Bárbara Rubim, vice-presidente de geração distribuída da Absolar, diz que o argumento das distribuidoras de que as fazendas solares sobrecarregam o sistema não se sustenta. “Do total de produção fotovoltaica do País, 75% são de painéis instalados em telhado, as fazendas solares viraram boi de piranha para as distribuidoras recusarem pedidos de conexão.”

Outro representante do setor, Carlos Evangelista, presidente da ABDG, aponta dois problemas em relação à recusa das distribuidoras em fazer a conexão.
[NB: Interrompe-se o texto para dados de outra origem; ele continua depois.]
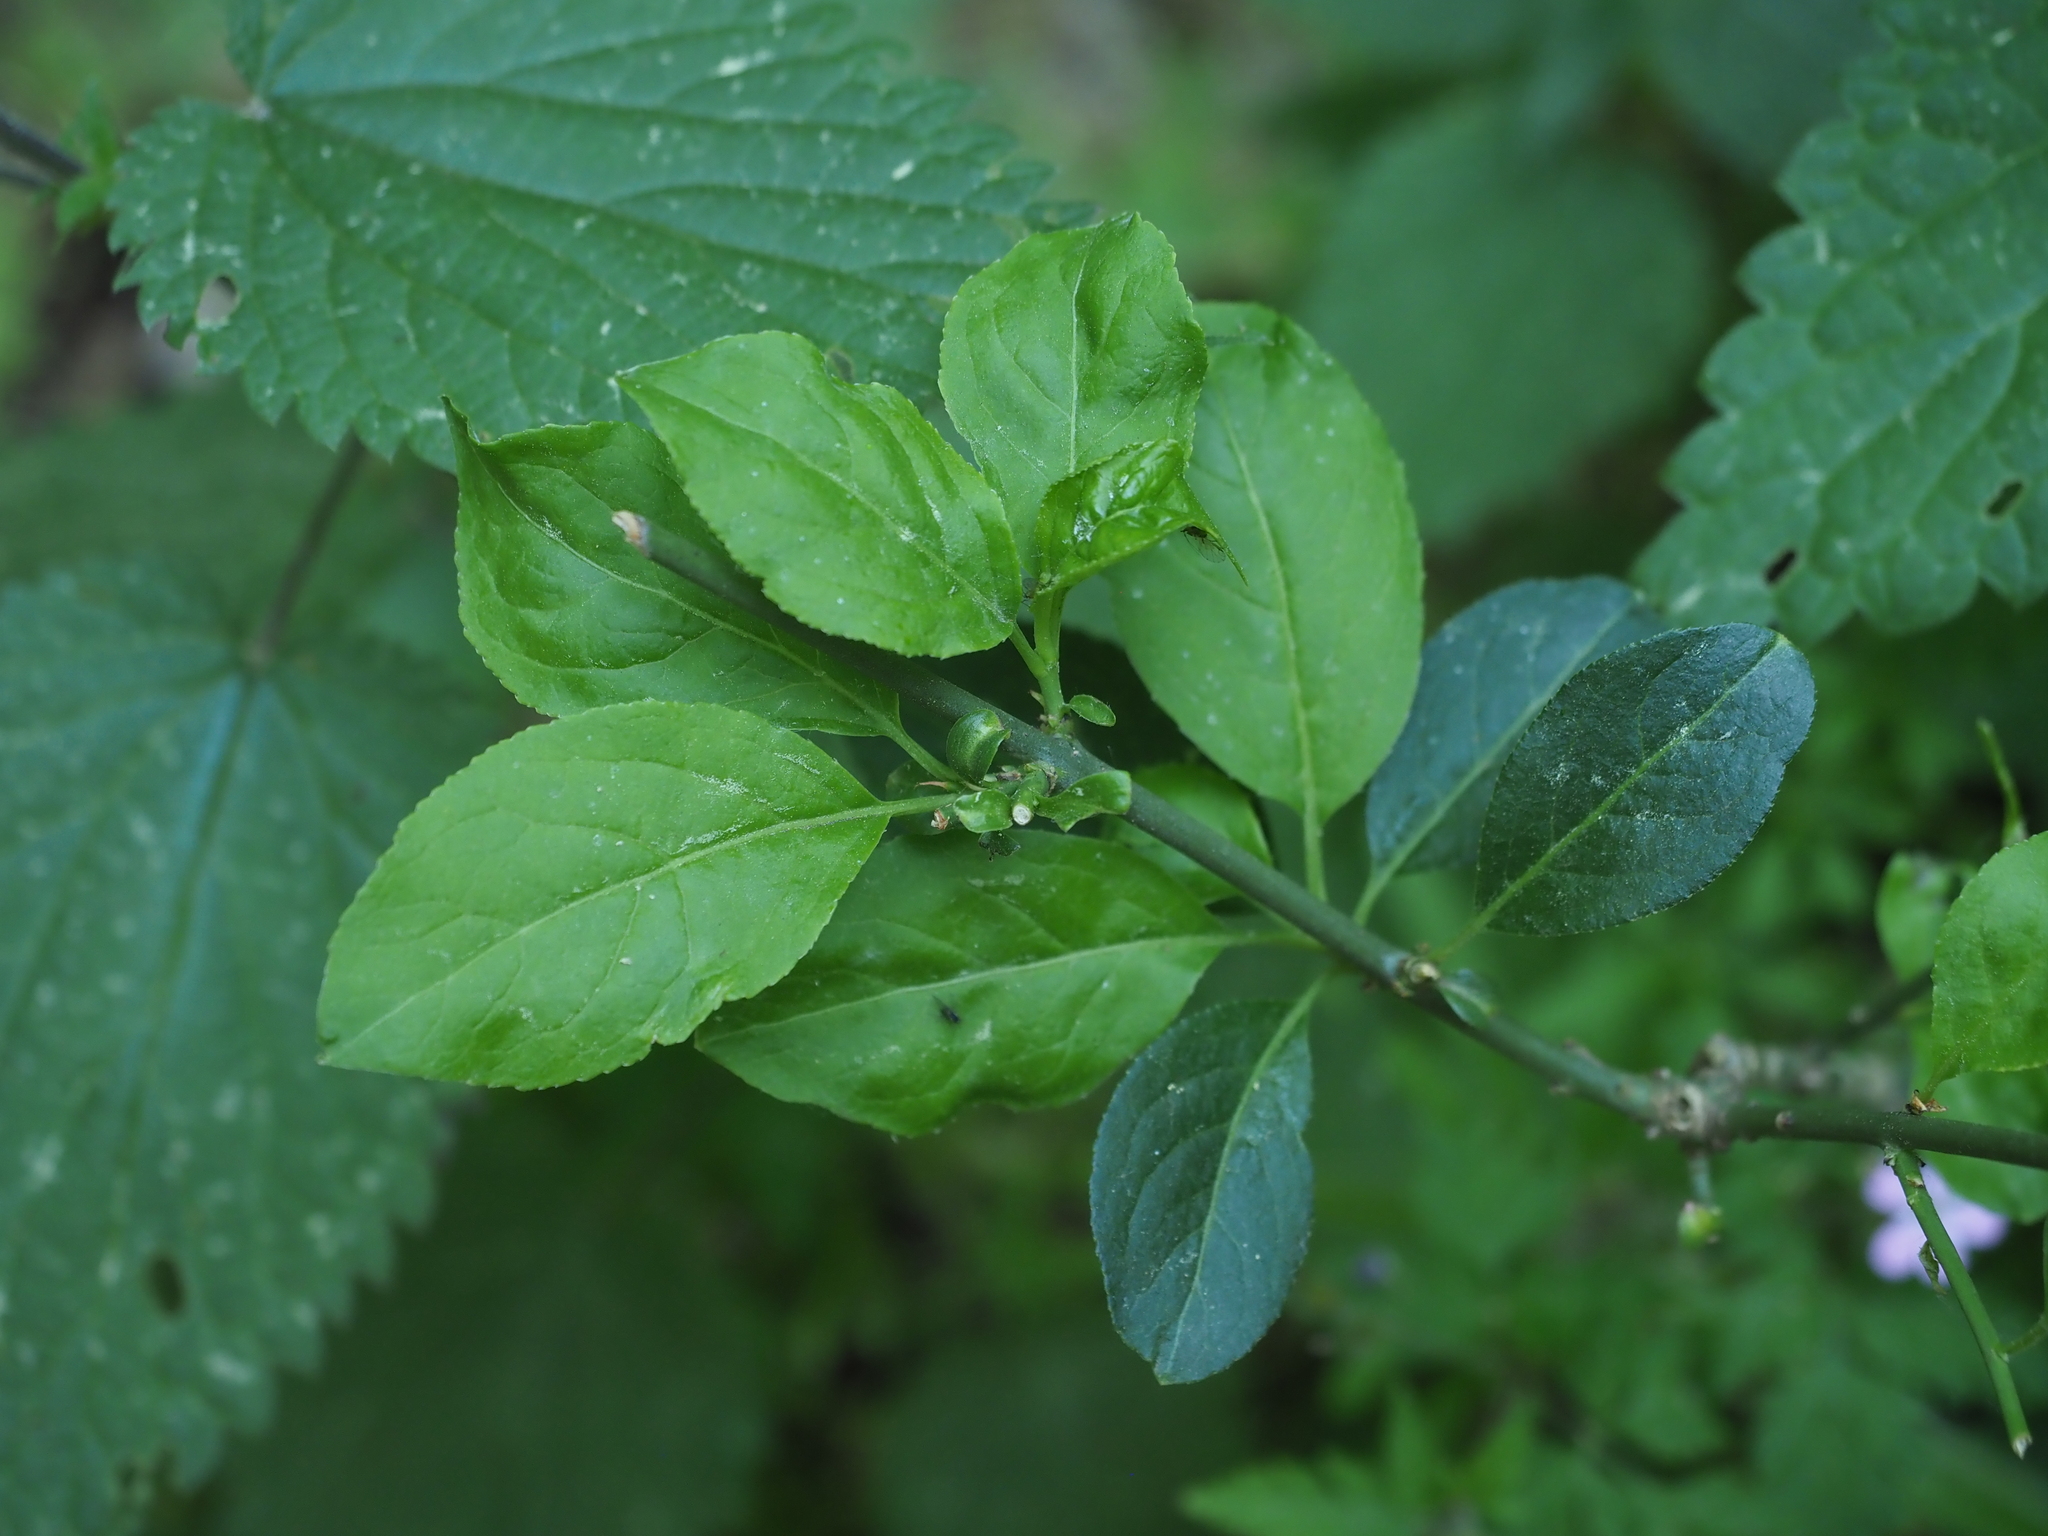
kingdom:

Um deles é um problema técnico chamado inversão de fluxo de potência – que ocorre quando um sistema solar instalado em uma unidade consumidora gera mais energia do que esta consome.

“Esse problema ocorre em determinados horários e só a distribuidora dispõe dessa informação”, diz Evangelista. “Além disso, é comum as distribuidoras não cumprirem o prazo para analisar o pedido de conexão, jogando fora milhões de reais de investimento de uma empresa para montar uma fazenda solar; mesmo indo à Justiça, a resolução demora.”

Em entrevista ao NeoFeed, Marcos Madureira, presidente-executivo da Abradee, que representa as distribuidoras, rebateu as acusações do segmento solar e enfatizou que o PL apresentado na Câmara não tem base legal.

“O PL é contrário à Lei de Liberdade Econômica que assegura o direito à iniciativa privada”, diz Madureira. “As distribuidoras não fazem investimentos em geração distribuída, são impedidas por serem concessionárias, o que existe são grupos econômicos que atuam em transmissão, geração, distribuição e comercialização há algum tempo, e que também têm empresa de geração distribuída no seu portfólio.”

Em relação à Cemig, o presidente da Abradee afirma que a fiscalização efetuada pela Aneel não encontrou indícios de irregularidades. “Há, sim, um grande número de pedidos de conexão à rede em todo o País, numa média de 60 mil solicitações mensais”, afirma Madureira.

Em uma mostra de dinamismo das distribuidoras, segundo ele, o volume de conexões efetuadas foi de 70% em relação ao total solicitado, “o que desmente a ideia de que estaríamos barrando a maioria dos pedidos”.

Madureira admite, porém, a saturação em alguns locais do número de pedidos de conexão à GD, citando inversão de fluxo de potência em alguns horários. “É um problema técnico que já passou da GD e começa a afetar o sistema interligado nacional como um todo”, diz.

Para o presidente da Abradee, os subsídios continuam sendo o pano de fundo dessa crise que atinge a geração distribuída. “O que vemos é o Congresso Nacional com vários projetos de lei propondo ampliar os prazos para o uso de subsídios, o que só agrava a distorção na GD”, afirma Madureira.

Ele também propõe uma discussão de endereçar o problema técnico que atinge a geração distribuída, como o uso de baterias para armazenar a energia excedente e jogá-la no sistema quando a demanda for maior, tendo em vista o preço adequado.

“Por isso, as distribuidoras veem o projeto de lei como uma forma de puni-las pelas dificuldades que estão sendo provocadas pelo próprio segmento de geração distribuída”, diz Madureira.